Exercise: Please repeat all of the data below line for line, with no changes.

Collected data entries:
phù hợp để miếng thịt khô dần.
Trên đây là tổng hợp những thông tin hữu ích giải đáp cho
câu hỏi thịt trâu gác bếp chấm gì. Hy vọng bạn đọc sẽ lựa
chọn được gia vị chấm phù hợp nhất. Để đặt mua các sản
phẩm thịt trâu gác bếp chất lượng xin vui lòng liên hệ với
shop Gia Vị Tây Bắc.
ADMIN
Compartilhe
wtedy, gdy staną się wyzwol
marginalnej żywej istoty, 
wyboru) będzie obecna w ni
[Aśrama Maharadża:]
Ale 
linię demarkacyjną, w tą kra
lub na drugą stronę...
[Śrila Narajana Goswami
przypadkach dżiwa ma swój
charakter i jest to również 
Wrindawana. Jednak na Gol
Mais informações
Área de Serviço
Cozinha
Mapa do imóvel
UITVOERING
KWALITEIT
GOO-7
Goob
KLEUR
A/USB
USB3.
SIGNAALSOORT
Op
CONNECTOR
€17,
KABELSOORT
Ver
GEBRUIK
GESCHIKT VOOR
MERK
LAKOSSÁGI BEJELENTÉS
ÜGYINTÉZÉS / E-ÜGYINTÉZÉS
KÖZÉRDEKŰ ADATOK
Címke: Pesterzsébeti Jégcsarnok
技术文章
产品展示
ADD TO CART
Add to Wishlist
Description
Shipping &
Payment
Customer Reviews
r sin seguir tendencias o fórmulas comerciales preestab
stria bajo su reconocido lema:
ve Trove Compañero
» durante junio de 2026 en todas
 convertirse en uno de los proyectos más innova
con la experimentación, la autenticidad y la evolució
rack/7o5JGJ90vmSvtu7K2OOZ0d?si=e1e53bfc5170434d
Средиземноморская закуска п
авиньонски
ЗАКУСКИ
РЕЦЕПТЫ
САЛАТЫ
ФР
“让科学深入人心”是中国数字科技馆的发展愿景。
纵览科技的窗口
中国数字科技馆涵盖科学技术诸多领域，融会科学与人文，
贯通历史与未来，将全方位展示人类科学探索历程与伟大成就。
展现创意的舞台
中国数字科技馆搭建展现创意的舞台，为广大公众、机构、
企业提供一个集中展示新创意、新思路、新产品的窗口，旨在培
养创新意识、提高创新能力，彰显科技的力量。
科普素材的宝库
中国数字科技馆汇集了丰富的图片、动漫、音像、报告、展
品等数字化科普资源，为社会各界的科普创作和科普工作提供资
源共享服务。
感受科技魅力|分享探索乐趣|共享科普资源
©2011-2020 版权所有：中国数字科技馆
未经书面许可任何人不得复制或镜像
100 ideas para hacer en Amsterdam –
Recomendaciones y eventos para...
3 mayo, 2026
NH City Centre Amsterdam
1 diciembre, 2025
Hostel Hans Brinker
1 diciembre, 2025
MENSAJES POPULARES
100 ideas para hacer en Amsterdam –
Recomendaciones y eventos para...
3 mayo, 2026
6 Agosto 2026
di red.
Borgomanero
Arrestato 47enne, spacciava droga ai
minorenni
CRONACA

Written answer:
phù hợp để miếng thịt khô dần.
Trên đây là tổng hợp những thông tin hữu ích giải đáp cho
câu hỏi thịt trâu gác bếp chấm gì. Hy vọng bạn đọc sẽ lựa
chọn được gia vị chấm phù hợp nhất. Để đặt mua các sản
phẩm thịt trâu gác bếp chất lượng xin vui lòng liên hệ với
shop Gia Vị Tây Bắc.
ADMIN
Compartilhe
wtedy, gdy staną się wyzwol
marginalnej żywej istoty, 
wyboru) będzie obecna w ni
[Aśrama Maharadża:]
Ale 
linię demarkacyjną, w tą kra
lub na drugą stronę...
[Śrila Narajana Goswami
przypadkach dżiwa ma swój
charakter i jest to również 
Wrindawana. Jednak na Gol
Mais informações
Área de Serviço
Cozinha
Mapa do imóvel
UITVOERING
KWALITEIT
GOO-7
Goob
KLEUR
A/USB
USB3.
SIGNAALSOORT
Op
CONNECTOR
€17,
KABELSOORT
Ver
GEBRUIK
GESCHIKT VOOR
MERK
LAKOSSÁGI BEJELENTÉS
ÜGYINTÉZÉS / E-ÜGYINTÉZÉS
KÖZÉRDEKŰ ADATOK
Címke: Pesterzsébeti Jégcsarnok
技术文章
产品展示
ADD TO CART
Add to Wishlist
Description
Shipping &
Payment
Customer Reviews
r sin seguir tendencias o fórmulas comerciales preestab
stria bajo su reconocido lema:
ve Trove Compañero
» durante junio de 2026 en todas
 convertirse en uno de los proyectos más innova
con la experimentación, la autenticidad y la evolució
rack/7o5JGJ90vmSvtu7K2OOZ0d?si=e1e53bfc5170434d
Средиземноморская закуска п
авиньонски
ЗАКУСКИ
РЕЦЕПТЫ
САЛАТЫ
ФР
“让科学深入人心”是中国数字科技馆的发展愿景。
纵览科技的窗口
中国数字科技馆涵盖科学技术诸多领域，融会科学与人文，
贯通历史与未来，将全方位展示人类科学探索历程与伟大成就。
展现创意的舞台
中国数字科技馆搭建展现创意的舞台，为广大公众、机构、
企业提供一个集中展示新创意、新思路、新产品的窗口，旨在培
养创新意识、提高创新能力，彰显科技的力量。
科普素材的宝库
中国数字科技馆汇集了丰富的图片、动漫、音像、报告、展
品等数字化科普资源，为社会各界的科普创作和科普工作提供资
源共享服务。
感受科技魅力|分享探索乐趣|共享科普资源
©2011-2020 版权所有：中国数字科技馆
未经书面许可任何人不得复制或镜像
100 ideas para hacer en Amsterdam –
Recomendaciones y eventos para...
3 mayo, 2026
NH City Centre Amsterdam
1 diciembre, 2025
Hostel Hans Brinker
1 diciembre, 2025
MENSAJES POPULARES
100 ideas para hacer en Amsterdam –
Recomendaciones y eventos para...
3 mayo, 2026
6 Agosto 2026
di red.
Borgomanero
Arrestato 47enne, spacciava droga ai
minorenni
CRONACA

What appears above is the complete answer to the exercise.